Saved data entries:
################
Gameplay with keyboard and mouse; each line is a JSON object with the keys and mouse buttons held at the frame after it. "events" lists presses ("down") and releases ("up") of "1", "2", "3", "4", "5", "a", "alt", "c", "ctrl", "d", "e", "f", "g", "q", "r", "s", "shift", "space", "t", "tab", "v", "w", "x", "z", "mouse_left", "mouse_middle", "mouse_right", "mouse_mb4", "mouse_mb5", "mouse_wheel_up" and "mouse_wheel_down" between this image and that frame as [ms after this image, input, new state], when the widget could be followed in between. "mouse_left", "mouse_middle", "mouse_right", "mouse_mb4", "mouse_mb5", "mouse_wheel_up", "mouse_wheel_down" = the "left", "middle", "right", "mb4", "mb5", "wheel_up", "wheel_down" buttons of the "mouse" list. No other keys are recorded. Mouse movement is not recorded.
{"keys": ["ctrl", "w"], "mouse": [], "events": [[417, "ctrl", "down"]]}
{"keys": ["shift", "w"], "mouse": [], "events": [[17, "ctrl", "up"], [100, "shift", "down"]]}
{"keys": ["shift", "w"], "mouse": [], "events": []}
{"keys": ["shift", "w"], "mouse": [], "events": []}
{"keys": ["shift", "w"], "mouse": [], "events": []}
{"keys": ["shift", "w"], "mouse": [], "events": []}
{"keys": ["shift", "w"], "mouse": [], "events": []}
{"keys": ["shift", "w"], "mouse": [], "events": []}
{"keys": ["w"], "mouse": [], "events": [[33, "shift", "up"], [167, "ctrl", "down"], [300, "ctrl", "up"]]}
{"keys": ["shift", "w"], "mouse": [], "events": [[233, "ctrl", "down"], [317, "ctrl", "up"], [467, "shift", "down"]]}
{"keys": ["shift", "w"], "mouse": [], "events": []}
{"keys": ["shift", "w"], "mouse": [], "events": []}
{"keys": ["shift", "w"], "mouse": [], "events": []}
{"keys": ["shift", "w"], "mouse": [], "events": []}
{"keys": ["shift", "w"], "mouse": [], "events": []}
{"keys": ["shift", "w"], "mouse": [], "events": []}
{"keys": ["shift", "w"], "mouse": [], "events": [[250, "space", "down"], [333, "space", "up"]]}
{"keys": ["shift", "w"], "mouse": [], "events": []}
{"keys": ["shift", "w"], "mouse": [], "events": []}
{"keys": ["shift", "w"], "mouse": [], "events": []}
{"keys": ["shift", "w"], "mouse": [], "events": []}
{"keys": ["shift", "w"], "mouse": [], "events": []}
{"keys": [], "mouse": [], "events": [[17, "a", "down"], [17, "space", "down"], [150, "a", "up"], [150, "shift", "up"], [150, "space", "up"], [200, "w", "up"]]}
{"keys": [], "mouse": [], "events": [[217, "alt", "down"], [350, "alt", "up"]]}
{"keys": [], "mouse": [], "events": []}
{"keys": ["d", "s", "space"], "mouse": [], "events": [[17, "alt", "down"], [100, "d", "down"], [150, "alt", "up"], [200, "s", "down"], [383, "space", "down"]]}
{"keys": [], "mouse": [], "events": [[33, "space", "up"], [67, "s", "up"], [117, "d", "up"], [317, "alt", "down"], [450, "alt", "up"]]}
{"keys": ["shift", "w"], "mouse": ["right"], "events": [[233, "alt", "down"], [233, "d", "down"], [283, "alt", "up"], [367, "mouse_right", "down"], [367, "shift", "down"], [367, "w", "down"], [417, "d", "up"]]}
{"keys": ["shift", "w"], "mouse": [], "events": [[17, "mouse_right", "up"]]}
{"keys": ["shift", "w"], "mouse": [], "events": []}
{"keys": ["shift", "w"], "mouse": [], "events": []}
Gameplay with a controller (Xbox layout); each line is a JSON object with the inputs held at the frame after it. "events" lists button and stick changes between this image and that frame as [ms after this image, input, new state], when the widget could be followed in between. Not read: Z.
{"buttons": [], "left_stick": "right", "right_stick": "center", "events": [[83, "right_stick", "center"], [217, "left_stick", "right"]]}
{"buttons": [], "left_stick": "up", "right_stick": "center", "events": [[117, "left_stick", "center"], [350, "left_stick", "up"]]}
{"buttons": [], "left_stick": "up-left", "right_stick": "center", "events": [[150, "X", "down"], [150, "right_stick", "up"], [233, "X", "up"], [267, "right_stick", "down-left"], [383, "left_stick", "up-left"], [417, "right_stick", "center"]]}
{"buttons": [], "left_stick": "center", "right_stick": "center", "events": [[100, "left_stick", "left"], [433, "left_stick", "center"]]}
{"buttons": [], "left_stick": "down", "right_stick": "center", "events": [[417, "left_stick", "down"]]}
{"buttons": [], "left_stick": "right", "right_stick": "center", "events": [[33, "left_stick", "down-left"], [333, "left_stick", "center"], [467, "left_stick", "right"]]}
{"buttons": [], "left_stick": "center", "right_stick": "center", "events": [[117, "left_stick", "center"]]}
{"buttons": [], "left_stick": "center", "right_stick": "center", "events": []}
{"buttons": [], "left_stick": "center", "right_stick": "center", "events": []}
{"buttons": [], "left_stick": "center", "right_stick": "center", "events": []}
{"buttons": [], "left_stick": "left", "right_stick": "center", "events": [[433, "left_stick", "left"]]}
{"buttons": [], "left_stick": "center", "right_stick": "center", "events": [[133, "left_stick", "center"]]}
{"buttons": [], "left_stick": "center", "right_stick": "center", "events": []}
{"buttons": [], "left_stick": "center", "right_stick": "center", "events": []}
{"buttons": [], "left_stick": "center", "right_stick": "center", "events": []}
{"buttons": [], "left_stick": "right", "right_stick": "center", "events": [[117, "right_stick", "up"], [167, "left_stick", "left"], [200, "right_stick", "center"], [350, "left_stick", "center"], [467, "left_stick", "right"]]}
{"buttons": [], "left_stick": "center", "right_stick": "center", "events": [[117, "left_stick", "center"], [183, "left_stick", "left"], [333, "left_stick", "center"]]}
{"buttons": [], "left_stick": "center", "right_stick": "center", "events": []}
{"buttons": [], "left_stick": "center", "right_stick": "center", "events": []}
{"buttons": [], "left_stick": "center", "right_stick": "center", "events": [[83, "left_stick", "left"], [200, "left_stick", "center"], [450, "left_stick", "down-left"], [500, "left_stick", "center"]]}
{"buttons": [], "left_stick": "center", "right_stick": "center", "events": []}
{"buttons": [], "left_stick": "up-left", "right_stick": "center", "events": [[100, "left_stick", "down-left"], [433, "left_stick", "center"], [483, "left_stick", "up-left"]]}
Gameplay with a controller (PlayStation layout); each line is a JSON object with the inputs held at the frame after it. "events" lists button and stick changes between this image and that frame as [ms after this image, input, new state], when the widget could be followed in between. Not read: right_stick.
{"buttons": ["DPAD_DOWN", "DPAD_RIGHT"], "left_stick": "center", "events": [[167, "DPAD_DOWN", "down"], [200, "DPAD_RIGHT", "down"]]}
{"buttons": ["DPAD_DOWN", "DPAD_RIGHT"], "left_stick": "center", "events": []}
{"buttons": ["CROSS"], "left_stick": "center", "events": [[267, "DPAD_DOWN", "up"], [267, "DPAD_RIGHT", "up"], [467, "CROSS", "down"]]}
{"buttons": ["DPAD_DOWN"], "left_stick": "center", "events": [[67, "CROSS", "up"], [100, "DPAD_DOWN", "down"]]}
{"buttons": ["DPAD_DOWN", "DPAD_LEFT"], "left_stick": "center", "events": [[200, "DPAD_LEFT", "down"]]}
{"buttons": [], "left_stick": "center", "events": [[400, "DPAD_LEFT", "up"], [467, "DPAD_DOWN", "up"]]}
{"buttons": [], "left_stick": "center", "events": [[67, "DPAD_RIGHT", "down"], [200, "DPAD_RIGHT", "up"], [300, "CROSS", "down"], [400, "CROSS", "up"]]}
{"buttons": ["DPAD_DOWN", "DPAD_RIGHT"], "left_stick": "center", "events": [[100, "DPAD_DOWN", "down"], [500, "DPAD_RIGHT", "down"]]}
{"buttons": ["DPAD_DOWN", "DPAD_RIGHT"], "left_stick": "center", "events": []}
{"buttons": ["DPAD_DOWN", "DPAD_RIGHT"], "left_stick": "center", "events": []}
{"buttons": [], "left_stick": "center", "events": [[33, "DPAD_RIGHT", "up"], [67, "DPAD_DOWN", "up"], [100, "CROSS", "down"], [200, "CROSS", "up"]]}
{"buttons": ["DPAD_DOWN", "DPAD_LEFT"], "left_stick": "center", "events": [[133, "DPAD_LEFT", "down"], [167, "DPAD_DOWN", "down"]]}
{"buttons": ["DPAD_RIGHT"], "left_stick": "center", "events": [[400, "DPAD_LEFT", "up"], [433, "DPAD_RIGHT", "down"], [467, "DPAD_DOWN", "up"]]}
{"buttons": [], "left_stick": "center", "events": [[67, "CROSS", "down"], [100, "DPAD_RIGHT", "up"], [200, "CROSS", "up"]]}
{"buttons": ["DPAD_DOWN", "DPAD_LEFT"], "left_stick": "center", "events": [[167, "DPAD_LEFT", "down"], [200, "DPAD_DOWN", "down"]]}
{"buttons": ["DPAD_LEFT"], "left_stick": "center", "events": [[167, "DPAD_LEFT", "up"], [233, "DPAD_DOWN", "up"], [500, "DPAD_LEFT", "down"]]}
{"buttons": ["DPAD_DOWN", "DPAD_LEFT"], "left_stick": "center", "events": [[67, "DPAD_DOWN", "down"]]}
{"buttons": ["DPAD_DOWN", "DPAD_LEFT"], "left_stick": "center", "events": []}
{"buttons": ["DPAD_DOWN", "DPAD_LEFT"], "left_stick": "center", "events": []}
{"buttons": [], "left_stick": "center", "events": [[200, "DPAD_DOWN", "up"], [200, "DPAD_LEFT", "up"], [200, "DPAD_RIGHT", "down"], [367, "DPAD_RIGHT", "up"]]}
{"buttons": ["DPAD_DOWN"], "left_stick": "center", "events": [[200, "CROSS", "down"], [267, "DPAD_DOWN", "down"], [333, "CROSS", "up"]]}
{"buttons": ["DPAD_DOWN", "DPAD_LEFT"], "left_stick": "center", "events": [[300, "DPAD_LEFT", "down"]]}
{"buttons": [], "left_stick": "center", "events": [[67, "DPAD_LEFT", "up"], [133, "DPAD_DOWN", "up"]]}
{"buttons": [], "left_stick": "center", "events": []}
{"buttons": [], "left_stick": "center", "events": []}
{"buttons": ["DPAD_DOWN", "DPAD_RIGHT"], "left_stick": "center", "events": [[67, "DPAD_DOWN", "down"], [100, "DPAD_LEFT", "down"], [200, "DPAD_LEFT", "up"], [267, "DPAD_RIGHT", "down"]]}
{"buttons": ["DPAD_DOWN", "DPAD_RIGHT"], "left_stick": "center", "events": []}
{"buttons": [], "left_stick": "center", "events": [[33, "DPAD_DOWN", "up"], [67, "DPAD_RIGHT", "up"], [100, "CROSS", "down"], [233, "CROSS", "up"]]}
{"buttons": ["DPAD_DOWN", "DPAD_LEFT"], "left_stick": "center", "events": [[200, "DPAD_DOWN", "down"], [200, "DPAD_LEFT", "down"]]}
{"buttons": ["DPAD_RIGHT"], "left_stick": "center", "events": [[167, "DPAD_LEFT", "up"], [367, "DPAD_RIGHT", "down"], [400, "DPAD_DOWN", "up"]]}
################
EXERCISE REQUIREMENTS: Each line in the records above that contains the word "changes" must be copied.

WRITTEN ANSWER:
Gameplay with a controller (Xbox layout); each line is a JSON object with the inputs held at the frame after it. "events" lists button and stick changes between this image and that frame as [ms after this image, input, new state], when the widget could be followed in between. Not read: Z.
Gameplay with a controller (PlayStation layout); each line is a JSON object with the inputs held at the frame after it. "events" lists button and stick changes between this image and that frame as [ms after this image, input, new state], when the widget could be followed in between. Not read: right_stick.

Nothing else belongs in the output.